Niemals würde sich Kollege Jens Schneider seiner Ermittlungsweise unterwerfen. Und einem Fahrplan schon gar nicht. Unvorstellbar. Er grinste.

„Aber das ist gut so.“

Der feine Kies begleitete knirschend ihren Weg und Balthasars Spürsinn registrierte unablässig, was um sie herum geschah. Etwa die Umrisse der Person im dunkelgrünen Sportwagen, unweit der südlichen Ausfahrt, das sich in den Schatten der Linde am zentralen Wendeplatz drückende Pärchen oder die noch zahlreichen Gäste hinter den sanft leuchtenden Glasquadern.

Eindrücke wie diese drängten sich dem Ermittler ungefragt auf – ohne Unterlass.
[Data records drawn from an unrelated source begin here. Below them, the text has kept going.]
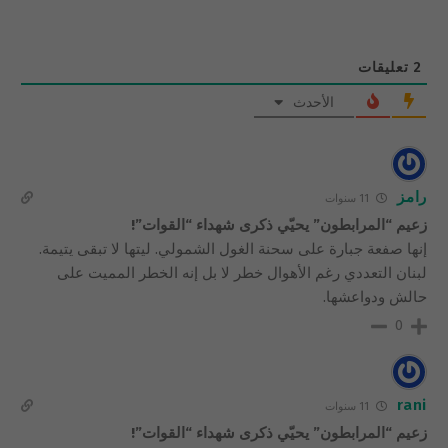
2
تعليقات
الأحدث
رامز
11 سنوات
زعيم “المرابطون” يحيّي ذكرى شهداء “القوات”!
إنها صفعة جبارة على سحنة الغول الشمولي. ليتها لا تبقى يتيمة.
لبنان التعددي رغم الأهوال خطر لا بل إنه الخطر المميت على
حالش ودواعشها.
0
rani
11 سنوات
زعيم “المرابطون” يحيّي ذكرى شهداء “القوات”!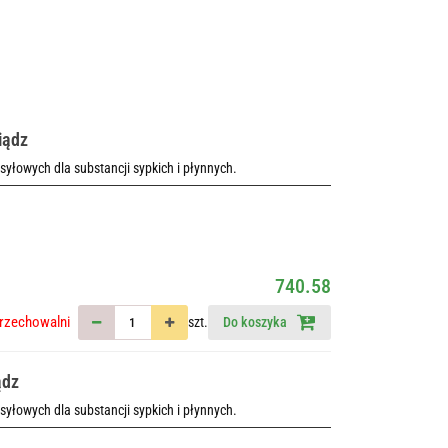
iądz
esyłowych dla substancji sypkich i płynnych.
740.58
rzechowalni
szt.
Do koszyka
ądz
esyłowych dla substancji sypkich i płynnych.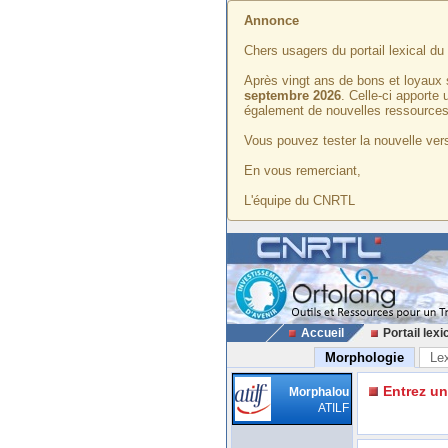
Annonce
Chers usagers du portail lexical d
Après vingt ans de bons et loyaux 
septembre 2026
. Celle-ci apporte
également de nouvelles ressources
Vous pouvez tester la nouvelle vers
En vous remerciant,
L'équipe du CNRTL
Accueil
Portail lexi
Morphologie
Le
Entrez u
Morphalou
ATILF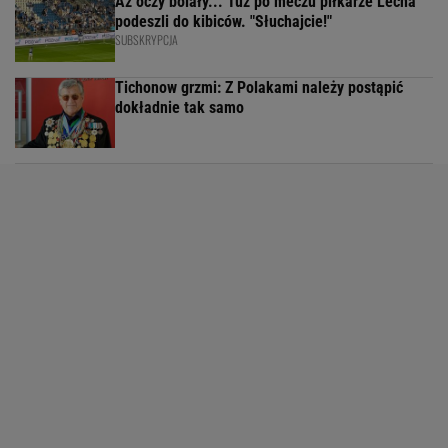
Aż oczy bolały... Tuż po meczu piłkarze Lecha
podeszli do kibiców. "Słuchajcie!"
SUBSKRYPCJA
Tichonow grzmi: Z Polakami należy postąpić
dokładnie tak samo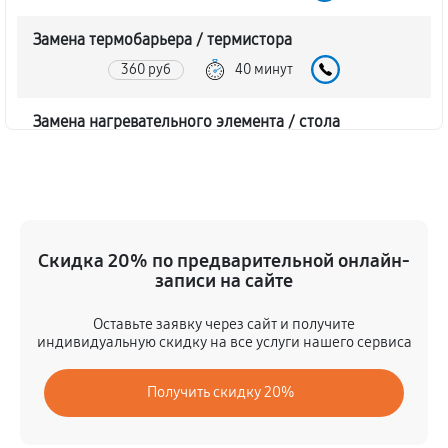
Замена термобарьера / термистора
360 руб
40 минут
Замена нагревательного элемента / стола
1170 руб
50 минут
Замена шагового двигателя
450 руб
40 минут
Скидка 20% по предварительной онлайн-
записи на сайте
Замена платы лазерного модуля
1260 руб
40 минут
Оставьте заявку через сайт и получите
индивидуальную скидку на все услуги нашего сервиса
Профилактика (чистка, смазка, пряжка)
Получить скидку 20%
450 руб
40 минут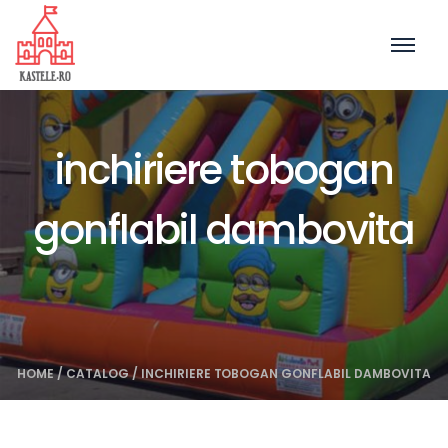
inchiriere tobogan
gonflabil dambovita
HOME
/
CATALOG
/
INCHIRIERE TOBOGAN GONFLABIL DAMBOVITA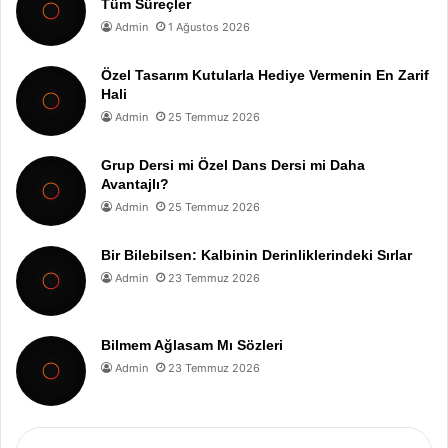
Tüm Süreçler
Admin
1 Ağustos 2026
Özel Tasarım Kutularla Hediye Vermenin En Zarif
Hali
Admin
25 Temmuz 2026
Grup Dersi mi Özel Dans Dersi mi Daha
Avantajlı?
Admin
25 Temmuz 2026
Bir Bilebilsen: Kalbinin Derinliklerindeki Sırlar
Admin
23 Temmuz 2026
Bilmem Ağlasam Mı Sözleri
Admin
23 Temmuz 2026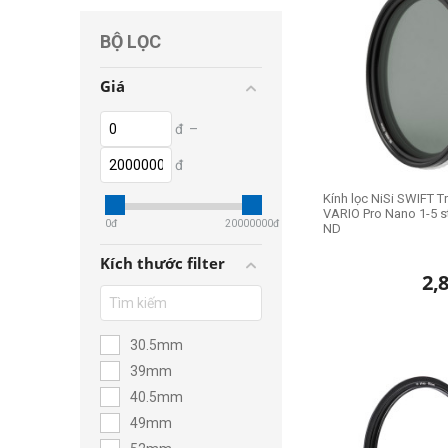
BỘ LỌC
Giá
đ
–
đ
Kính lọc NiSi SWIFT T
VARIO Pro Nano 1-5 s
0
đ
20000000
đ
ND
Kích thước filter
2,
30.5mm
39mm
40.5mm
49mm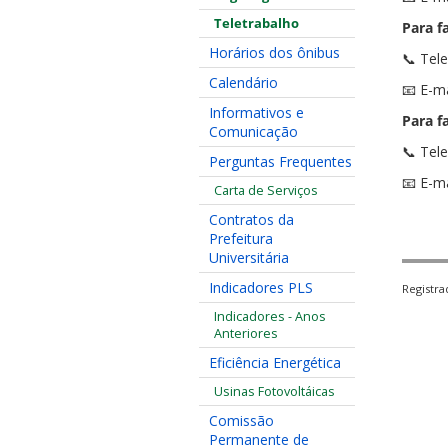
Teletrabalho
Para f
Horários dos ônibus
📞 Tel
Calendário
📧 E-ma
Informativos e
Para f
Comunicação
📞 Tel
Perguntas Frequentes
📧 E-ma
Carta de Serviços
Contratos da
Prefeitura
Universitária
Indicadores PLS
Registr
Indicadores - Anos
Anteriores
Eficiência Energética
Usinas Fotovoltáicas
Comissão
Permanente de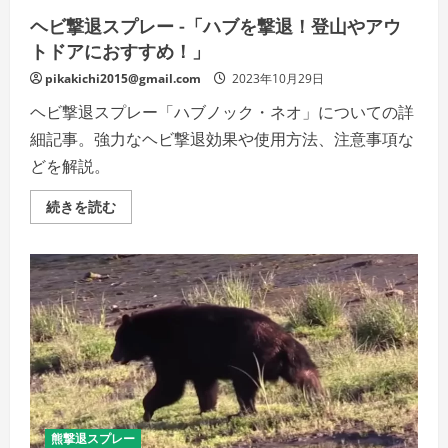
だ
ヘビ撃退スプレー -「ハブを撃退！登山やアウ
さ
い
トドアにおすすめ！」
pikakichi2015@gmail.com
2023年10月29日
ヘビ撃退スプレー「ハブノック・ネオ」についての詳
細記事。強力なヘビ撃退効果や使用方法、注意事項な
どを解説。
ヘ
続きを読む
ビ
撃
退
ス
プ
レ
ー
-
「ハ
ブ
を
撃
退！
登
山
や
熊撃退スプレー
ア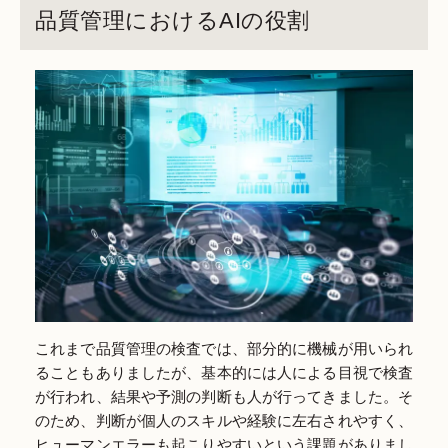
品質管理におけるAIの役割
これまで品質管理の検査では、部分的に機械が用いられ
ることもありましたが、基本的には人による目視で検査
が行われ、結果や予測の判断も人が行ってきました。そ
のため、判断が個人のスキルや経験に左右されやすく、
ヒューマンエラーも起こりやすいという課題がありまし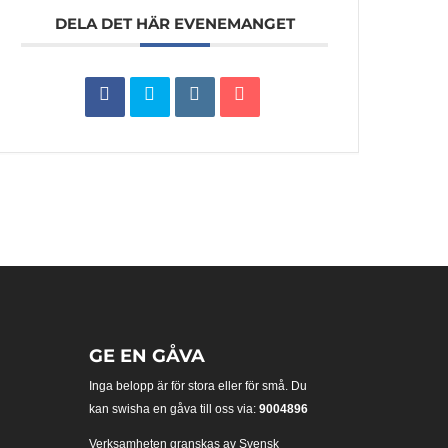
DELA DET HÄR EVENEMANGET
GE EN GÅVA
Inga belopp är för stora eller för små. Du
kan swisha en gåva till oss via:
9004896
Verksamheten granskas av Svensk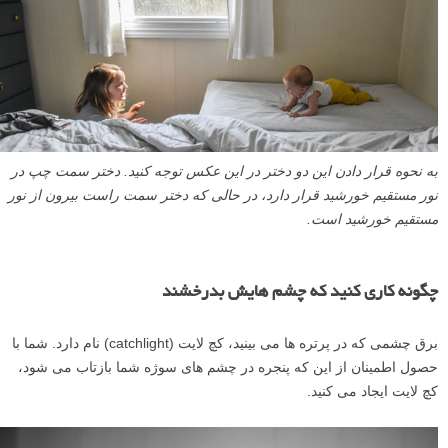
به نحوه قرار دادن این دو دختر در این عکس توجه کنید. دختر سمت چپ در
نور مستقیم خورشید قرار دارد، در حالی که دختر سمت راست بیرون از نور
مستقیم خورشید است.
چگونه کاری کنید که چشم هایش بدرخشند
برق چشمی که در پرتره ها می بینید، کچ لایت (catchlight) نام دارد. شما با
حصول اطمینان از این که پنجره در چشم های سوژه شما بازتاب می شود،
کچ لایت ایجاد می کنید.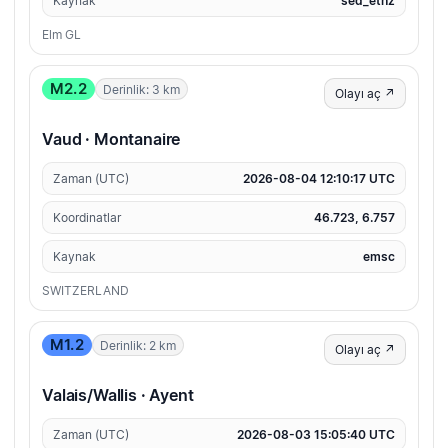
Kaynak
sed_ethz
Elm GL
M2.2
Derinlik: 3 km
Olayı aç ↗
Vaud · Montanaire
Zaman (UTC)
2026-08-04 12:10:17 UTC
Koordinatlar
46.723, 6.757
Kaynak
emsc
SWITZERLAND
M1.2
Derinlik: 2 km
Olayı aç ↗
Valais/Wallis · Ayent
Zaman (UTC)
2026-08-03 15:05:40 UTC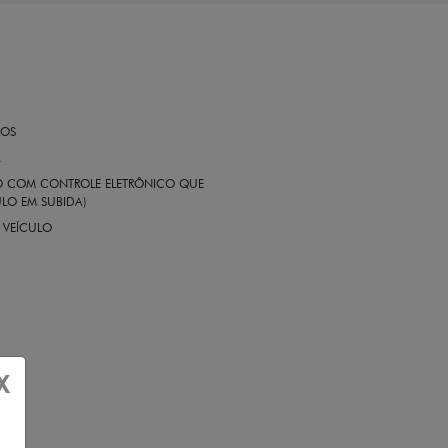
ROS
A
EIO COM CONTROLE ELETRÔNICO QUE
LO EM SUBIDA)
 VEÍCULO
X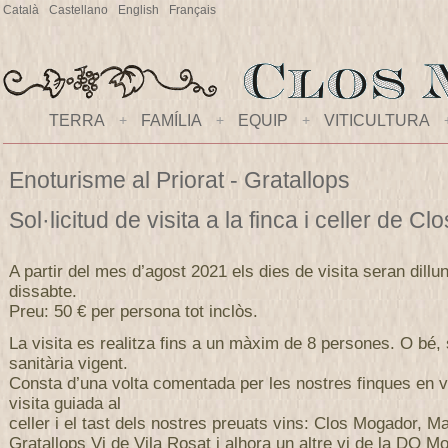
Català
Castellano
English
Français
TERRA
+
FAMÍLIA
+
EQUIP
+
VITICULTURA
Enoturisme al Priorat - Gratallops
Sol·licitud de visita a la finca i celler de 
A partir del mes d’agost 2021 els dies de visita seran dillu
dissabte.
Preu: 50 € per persona tot inclòs.
La visita es realitza fins a un màxim de 8 persones. O bé,
sanitària vigent.
Consta d’una volta comentada per les nostres finques en v
visita guiada al
celler i el tast dels nostres preuats vins: Clos Mogador, M
Gratallops Vi de Vila Rosat i alhora un altre vi de la DO Mo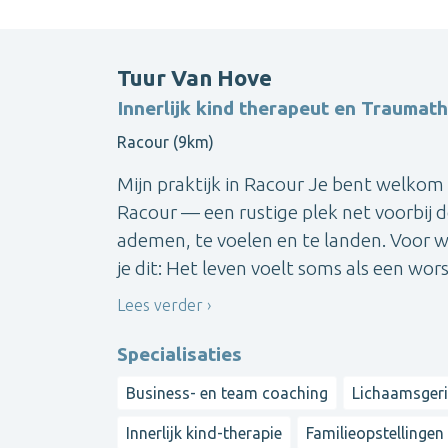
Tuur Van Hove
Innerlijk kind therapeut en Traumat
Racour (9km)
Mijn praktijk in Racour Je bent welkom 
Racour — een rustige plek net voorbij d
ademen, te voelen en te landen. Voor wi
je dit: Het leven voelt soms als een worst
Lees verder
Specialisaties
Business- en team coaching
Lichaamsgeri
Innerlijk kind-therapie
Familieopstellingen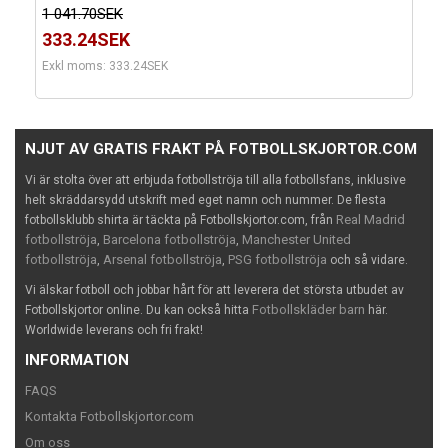
1 041.70SEK
333.24SEK
Exkl moms: 333.24SEK
NJUT AV GRATIS FRAKT PÅ FOTBOLLSKJORTOR.COM
Vi är stolta över att erbjuda fotbollströja till alla fotbollsfans, inklusive
helt skräddarsydd utskrift med eget namn och nummer. De flesta
Real Madrid
fotbollsklubb shirta är täckta på Fotbollskjortor.com, från
fotbollströja
Barcelona fotbollströja
Manchester United
,
,
fotbollströja
Arsenal fotbollströja
PSG fotbollströja
,
,
och så vidare.
Vi älskar fotboll och jobbar hårt för att leverera det största utbudet av
Fotbollskläder barn
Fotbollskjortor online. Du kan också hitta
här.
Worldwide leverans och fri frakt!
INFORMATION
FAQS
Kontakta Fotbollskjortor.com
Om oss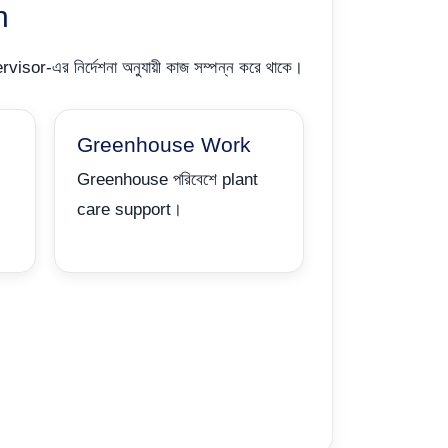
n
isor-এর নির্দেশনা অনুযায়ী কাজ সম্পন্ন করে থাকে।
Greenhouse Work
Greenhouse পরিবেশে plant
care support।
Undenkbar also, dass sich Balthasar zu irgendeiner Zeit nicht im Dienst befand. Vor allem in der eigens für ihn geschaffenen Position bei Beta.

„Schön, dass der Bus so leer ist, Balthasar, wir können ganz hinten sitzen.“ Hedwig ließ sich glücklich in die gepolsterte Sitzschale fallen, als Balthasar über die Smartwatch den letzten Eintrag ins digitale Tagebuch diktierte.

„Musst du denn ständig mit dem Ding da sprechen?“, rügte sie. Er drückte sich lächelnd neben sie. „Ist dienstlich, Tante Hedwig, das weißt du doch.“

Linie 5 nahm langsam Fahrt auf und beförderte das ungleiche Paar zurück zu Tante Bärbel in den zentrumsfernen Finkenweg, der auch für Balthasar seit Jahren als Wohnsitz eingetragen war.

Den Großteil seiner Tage verbrachte der Junggeselle aber jenseits der vielen Wände des villenartigen 60er-Jahre-Domizils. Dienstlich.

#Zuschlag

Rund eine Stunde später hallte ein dezentes elektronisches Signal durch das offen gestaltete Wohnzimmer, wo sich die drei auf der oberen der beiden Ebenen zurückgezogen hatten. Tante Bärbel durfte dank Hedwigs Bericht in aller Ausführlichkeit dem verpassten Abend beiwohnen und befand sich daraus resultierend ebenso erschöpft im gemütlichen Sessel wieder, wie die wortgewaltige Freundin. Ihrer beider Augenlider waren unter dem begleitenden Monolog der Dokumentation im Fernsehen gewillt, der Schwerkraft nachzugeben. Einzig das wiederholte Piepen schreckte sie unsanft auf.

„Entschuldigt bitte, dienstlich...“

Balthasar reckte die Smartwatch. Als oberster Ermittler ließ er sich viele interne Dokumente und Kommunikationsströme auf seinen digitalen Helfer leiten, um rund um die Uhr über alle Vorfälle und laufende Ermittlungen im Bilde zu sein. Gerne nahm er eines dieser schicken akustischen Signale aber auch zum Vorwand, sich aus der heimeligen Geselligkeit zurückzuziehen.

Die Tanten lächelten sich zu und nickten verständnisvoll, um im nächsten Moment wieder ins hochaufgelöste Natur-wunder-Reich der über den Bildschirm schwimmenden Delfine abzutauchen.

Balthasar leerte den Espresso, glitt von der Couch und wünschte eine angenehme Nachtruhe.

Er griff sich die, ausschließlich für abendliche Aktionen wie die folgende erstandene, Tweed-Jacke und verließ das Anwesen fußläufig – um drei Minuten später in die Nachtlinie Richtung Zentrum zu steigen.

„Meinst du, er macht es schon wieder?“

Hedwig blickte sorgenvoll zu ihrer Freundin. Bärbel nickte kaum merklich und wog das Smartphone unsicher in ihrer schmalen Hand. Fast automatisch hatte sich ihr Daumen auf den Sensor geschlichen und das Tableau freigeschaltet.

Der Finger kreiste über dem grünen Telefonsymbol. Würde ein Anruf jetzt helfen, oder alles nur noch schlimmer machen?